For the Birds Radio Program: White-breasted Nuthatch
White-breasted Nuthatches remind Laura of children who never notice airplanes or birds in the sky, but are first to discover a shiny penny or interesting caterpillar on the ground.
Transcript
The white-breasted nuthatch looks at life from an upside-down perspective as it works its way down tree trunks, peeking into crevices of bark other birds miss. Nuthatches adapt to their topsy-turvy world from the start. When I used to rehabilitate birds, I once cared for two tiny nestling nuthatches after their nest tree was cut down. I made them a little substitute nest in a small plastic container lined with tissues. Most nestlings perch in this kind of nest with their faces up and out, but these little nuthatches perches with their little rear-ends sticking up, their faces down. They’re like the children who never notice airplanes or birds flying high in the sky, but are first to discover the shiny penny or the interesting caterpillar on the ground.

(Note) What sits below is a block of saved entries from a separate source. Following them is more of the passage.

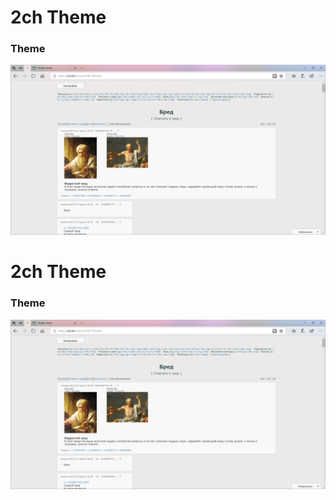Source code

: [darkImg]: https://github.com/punkew/2ch-theme/blob/master/screen/theme.png
# 2ch Theme
### Theme
![Light theme for 2ch][darkImg]

[darkImg]: https://github.com/punkew/2ch-theme/blob/master/screen/screen_2.png
# 2ch Theme
### Theme
![Dark theme for 2ch][darkImg]
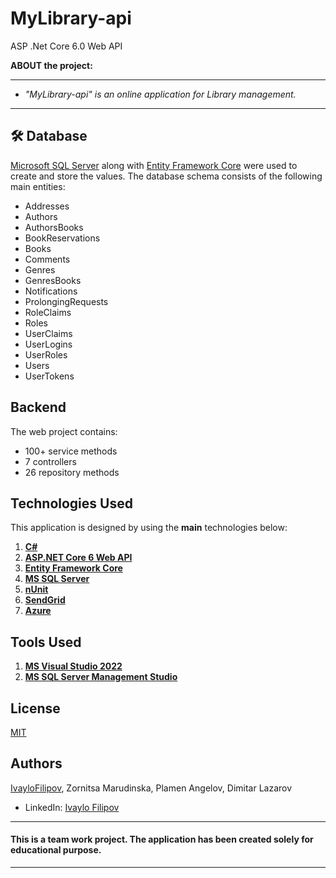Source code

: # MyLibrary-api
ASP .Net Core 6.0 Web API

 **ABOUT the project:**
 
 ------------
 
 - *"MyLibrary-api" is an online application for Library management.*


 ------------

## 🛠 **Database**
[Microsoft SQL Server](https://www.microsoft.com/en-us/sql-server/sql-server-downloads) along with [Entity Framework Core](https://dotnet.microsoft.com/download) were used to create and store the values. 
The database schema consists of the following main entities:

* Addresses
* Authors
* AuthorsBooks
* BookReservations
* Books
* Comments
* Genres
* GenresBooks
* Notifications
* ProlongingRequests
* RoleClaims
* Roles
* UserClaims
* UserLogins
* UserRoles
* Users
* UserTokens

## **Backend**
The web project contains:
* 100+ service methods
* 7 controllers
* 26 repository methods

## **Technologies Used**

This application is designed by using the **main** technologies below:

   1) **[C#](https://en.wikipedia.org/wiki/C_Sharp_(programming_language))**
   2) **[ASP.NET Core 6 Web API](https://en.wikipedia.org/wiki/ASP.NET_Core)**
   3) **[Entity Framework Core](https://en.wikipedia.org/wiki/Entity_Framework?wprov=srpw1_0)**
   4) **[MS SQL Server](https://en.wikipedia.org/wiki/Microsoft_SQL_Server)**
   5) **[nUnit](https://nunit.org/)**
   6) **[SendGrid](https://sendgrid.com/)**
   7) **[Azure](https://portal.azure.com/#home)**
   
## **Tools Used**
   1) **[MS Visual Studio 2022](https://code.visualstudio.com/)**
   2) **[MS SQL Server Management Studio](https://docs.microsoft.com/en-us/sql/ssms/download-sql-server-management-studio-ssms?view=sql-server-ver15)**

## License
[MIT](https://choosealicense.com/licenses/mit/)

## Authors
[IvayloFilipov](https://github.com/IvayloFilipov/BMS-BuildingManagementSystem),
Zornitsa Marudinska,
Plamen Angelov,
Dimitar Lazarov

- LinkedIn: [Ivaylo Filipov](https://www.linkedin.com/in/ivaylo-filipov-44149420b/)


------------

#### This is a team work project. The application has been created solely for educational purpose.

------------
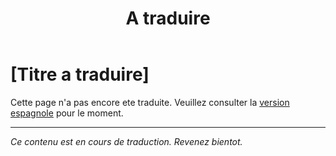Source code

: ﻿---
title: [A traduire]
---

<!-- TODO: translation missing - French version -->

# [Titre a traduire]

Cette page n'a pas encore ete traduite. Veuillez consulter la [version espagnole](/es/test-search) pour le moment.

---

*Ce contenu est en cours de traduction. Revenez bientot.*

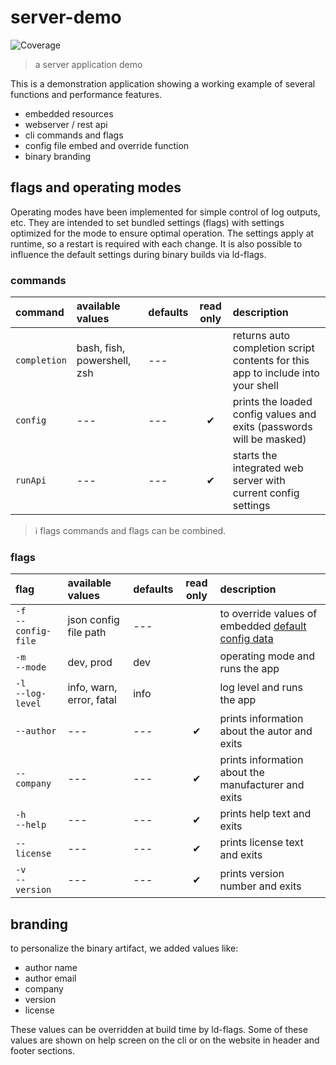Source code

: # server-demo

![Coverage](https://img.shields.io/badge/Coverage-79.9%25-brightgreen)

> a server application demo

This is a demonstration application showing a working example of several functions and performance features.

- embedded resources
- webserver / rest api
- cli commands and flags
- config file embed and override function
- binary branding

## flags and operating modes

Operating modes have been implemented for simple control of log outputs, etc. They are intended to set bundled settings (flags) with settings optimized for the mode to ensure optimal operation. The settings apply at runtime, so a restart is required with each change. It is also possible to influence the default settings during binary builds via ld-flags.

### commands

| command      | available values            | defaults | read only | description                                                                     |
| :----------- | :-------------------------- | :------- | :-------: | :------------------------------------------------------------------------------ |
| `completion` | bash, fish, powershell, zsh | ---      |           | returns auto completion script contents for this app to include into your shell |
| `config`     | ---                         | ---      |     ✔     | prints the loaded config values and exits (passwords will be masked)            |
| `runApi`     | ---                         | ---      |     ✔     | starts the integrated web server with current config settings                   |

> ℹ︎ flags commands and flags can be combined.

### flags 

| flag                                               | available values         | defaults | read only | description                                                              |
| :------------------------------------------------- | :----------------------- | :------- | :-------: | :----------------------------------------------------------------------- |
| <nobr>`-f`</nobr><br/><nobr>`--config-file`</nobr> | json config file path    | ---      |           | to override values of embedded [default config data](config/config.json) |
| <nobr>`-m`</nobr><br/><nobr>`--mode`</nobr>        | dev, prod                | dev      |           | operating mode and runs the app                                          |
| <nobr>`-l`</nobr><br/><nobr>`--log-level`</nobr>   | info, warn, error, fatal | info     |           | log level and runs the app                                               |
| <nobr>`--author`</nobr>                            | ---                      | ---      |     ✔     | prints information about the autor and exits                             |
| <nobr>`--company`</nobr>                           | ---                      | ---      |     ✔     | prints information about the manufacturer and exits                      |
| <nobr>`-h`</nobr><br/><nobr>`--help`</nobr>        | ---                      | ---      |     ✔     | prints help text and exits                                               |
| <nobr>`--license`</nobr>                           | ---                      | ---      |     ✔     | prints license text and exits                                            |
| <nobr>`-v`</nobr><br/><nobr>`--version`</nobr>     | ---                      | ---      |     ✔     | prints version number and exits                                          |

## branding

to personalize the binary artifact, we added values like:

- author name
- author email
- company
- version
- license

These values can be overridden at build time by ld-flags.
Some of these values are shown on help screen on the cli or on the website in header and footer sections.
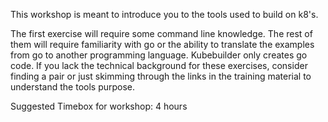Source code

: This workshop is meant to introduce you to the tools used to build on k8's.

The first exercise will require some command line knowledge. The rest of them will require familiarity with go or
the ability to translate the examples from go to another programming language. Kubebuilder only creates go code.
If you lack the technical background for these exercises, consider finding a pair or just
skimming through the links in the training material to understand the tools purpose.

Suggested Timebox for workshop: 4 hours
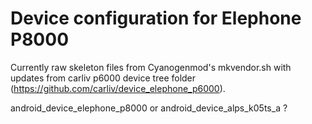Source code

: # Device configuration for Elephone P8000

Currently raw skeleton files from Cyanogenmod's mkvendor.sh with updates from carliv p6000 device tree folder (https://github.com/carliv/device_elephone_p6000).




android_device_elephone_p8000 or
android_device_alps_k05ts_a ?
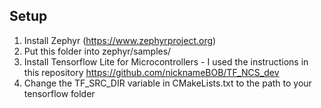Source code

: ## Setup

1. Install Zephyr (https://www.zephyrproject.org)
2. Put this folder into zephyr/samples/ 
3. Install Tensorflow Lite for Microcontrollers - I used the instructions in this repository https://github.com/nicknameBOB/TF_NCS_dev
4. Change the TF_SRC_DIR variable in CMakeLists.txt to the path to your tensorflow folder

These handsome birds, with their pure white cheeks and undersides, bluish backs and black caps, rusty sides, and beady eyes, are one of the easiest of all birds to recognize, simply because of that unique habit of clinging to tree trunks upside down. They’re surprisingly common, living in practically every neighborhood of the Twin Cities area, but like many birds, often go unnoticed. When noted author John Kieran was a young man teaching elementary school, he read in school one day about the white-breasted nuthatch. The description said that this bird is “known to every farm boy and girl,” but he had never even imagined such a creature before. Yet, the very next morning, after sleeping in his backyard:
As I lay there I noticed something moving on the trunk of the tree. The moving object was, to my utter amazement, the mysterious bird “known to every farm boy and girl, the aforesaid White-breasted Nuthatch of the Nature Study leaflet-and it was moving down the tree headfirst! I reared up on my cot to have a better look at this phenomenon and my sudden movement caught the bird’s attention so that it paused in its downward journey to twist its head to stare at me, which put it momentarily in the exact pose of the bird in the picture that the Department of Education had forced upon me. … I decided to look into matter immediately. It was nearly a mile from our farmhouse to the school and, on the way that morning, I kept my eyes open with astonishing results. I saw four more of these birds going up or down the trunks of trees! By the time I reached the school I realized that I had been practically blind for twenty years.
White-breasted nuthatches often associate with chickadees, and share their bold curiosity. Every morning I put a handful of mealworms into a bowl in a feeder outside my office window. Within seconds, usually before I can even close the window again, a white breasted nuthatch or a chickadee has already alighted in the bowl and is choosing the plumpest morsel for breakfast. There are two nuthatches in my flock, and over a dozen chickadees, yet a nuthatch arrives first at least as often as a chickadee does.
Nuthatches also eat sunflower seeds and suet at feeding stations. Their chisel-shaped beak can hack open acorns and even walnuts, and they also feed on a wide assortment of insects. White-breasted nuthatches even eat army worms, which are too hairy for many birds to eat.
The typical call of white-breasted nuthatches is a cranky-sounding “yank yank.” As days grow longer, even while winter has us in its grip, the nuthatches will start singing. Of course, “song” as an ornithological term referring to courtship vocalizations doesn’t require a sound to be musical. The rapid 6-noted song reminds many of a pileated woodpecker call. It may not be ethereal music to our ears, but female nuthatches find it highly romantic and it gets the job done, guaranteeing plenty of new little nuthatches to delight those of us who take time to notice.